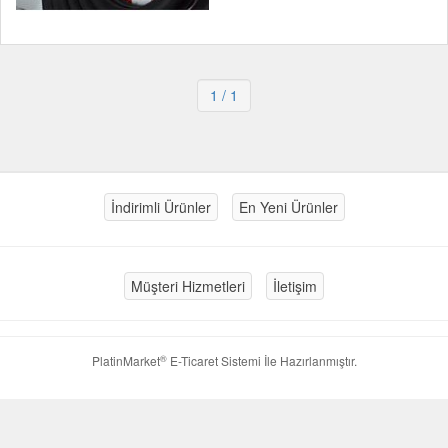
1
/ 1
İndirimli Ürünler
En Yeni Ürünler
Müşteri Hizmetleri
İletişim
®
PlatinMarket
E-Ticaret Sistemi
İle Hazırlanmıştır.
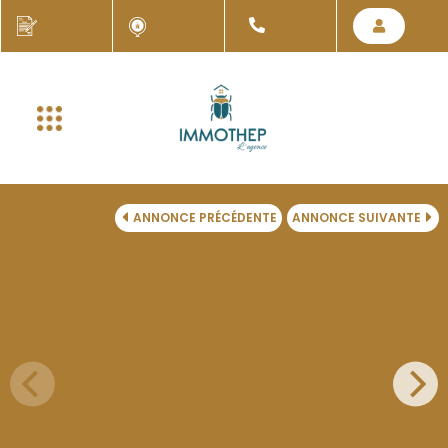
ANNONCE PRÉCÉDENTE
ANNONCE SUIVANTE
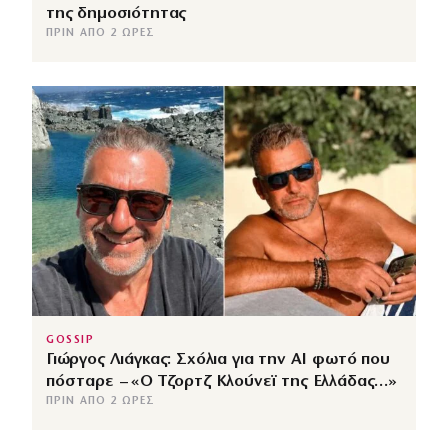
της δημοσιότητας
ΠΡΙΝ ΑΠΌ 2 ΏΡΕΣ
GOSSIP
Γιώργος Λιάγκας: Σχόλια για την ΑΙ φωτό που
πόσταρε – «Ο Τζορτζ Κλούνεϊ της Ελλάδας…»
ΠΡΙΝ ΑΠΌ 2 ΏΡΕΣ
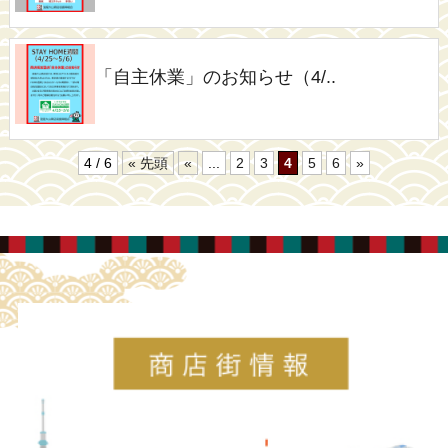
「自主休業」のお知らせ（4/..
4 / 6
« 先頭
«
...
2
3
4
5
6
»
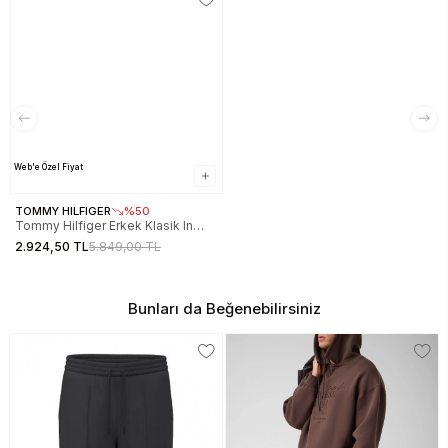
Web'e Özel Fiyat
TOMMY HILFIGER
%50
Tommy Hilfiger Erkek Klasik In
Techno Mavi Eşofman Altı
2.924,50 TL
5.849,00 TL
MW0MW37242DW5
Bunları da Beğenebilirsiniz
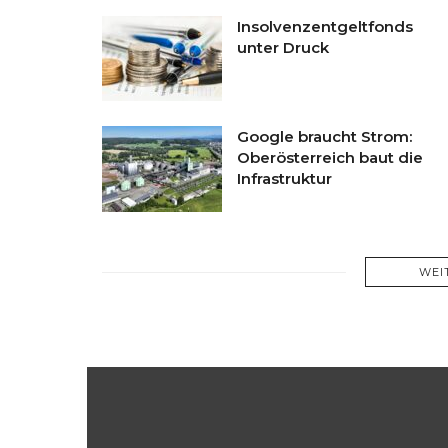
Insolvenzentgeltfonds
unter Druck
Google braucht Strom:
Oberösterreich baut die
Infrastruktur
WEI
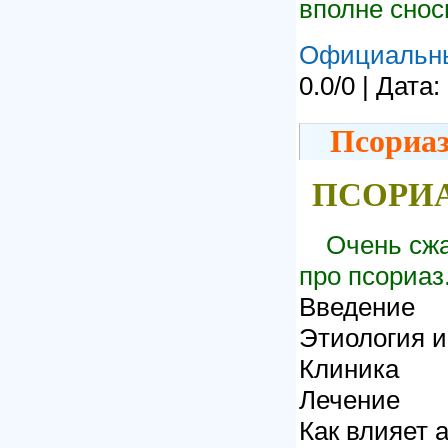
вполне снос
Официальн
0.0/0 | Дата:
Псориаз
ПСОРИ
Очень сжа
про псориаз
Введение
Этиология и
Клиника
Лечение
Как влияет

------

#### Task goal
The output consists of exactly the lines from the one containing "Web'e Özel Fiyat" through the last line of the listing, both included, with no pictures.

#### Solution to this exercise
Web'e Özel Fiyat
TOMMY HILFIGER
%50
Tommy Hilfiger Erkek Klasik In
Techno Mavi Eşofman Altı
2.924,50 TL
5.849,00 TL
MW0MW37242DW5
Bunları da Beğenebilirsiniz
Insolvenzentgeltfonds
unter Druck
Google braucht Strom:
Oberösterreich baut die
Infrastruktur
WEI
вполне снос
Официальн
0.0/0 | Дата:
Псориаз
ПСОРИ
Очень сжа
про псориаз
Введение
Этиология и
Клиника
Лечение
Как влияет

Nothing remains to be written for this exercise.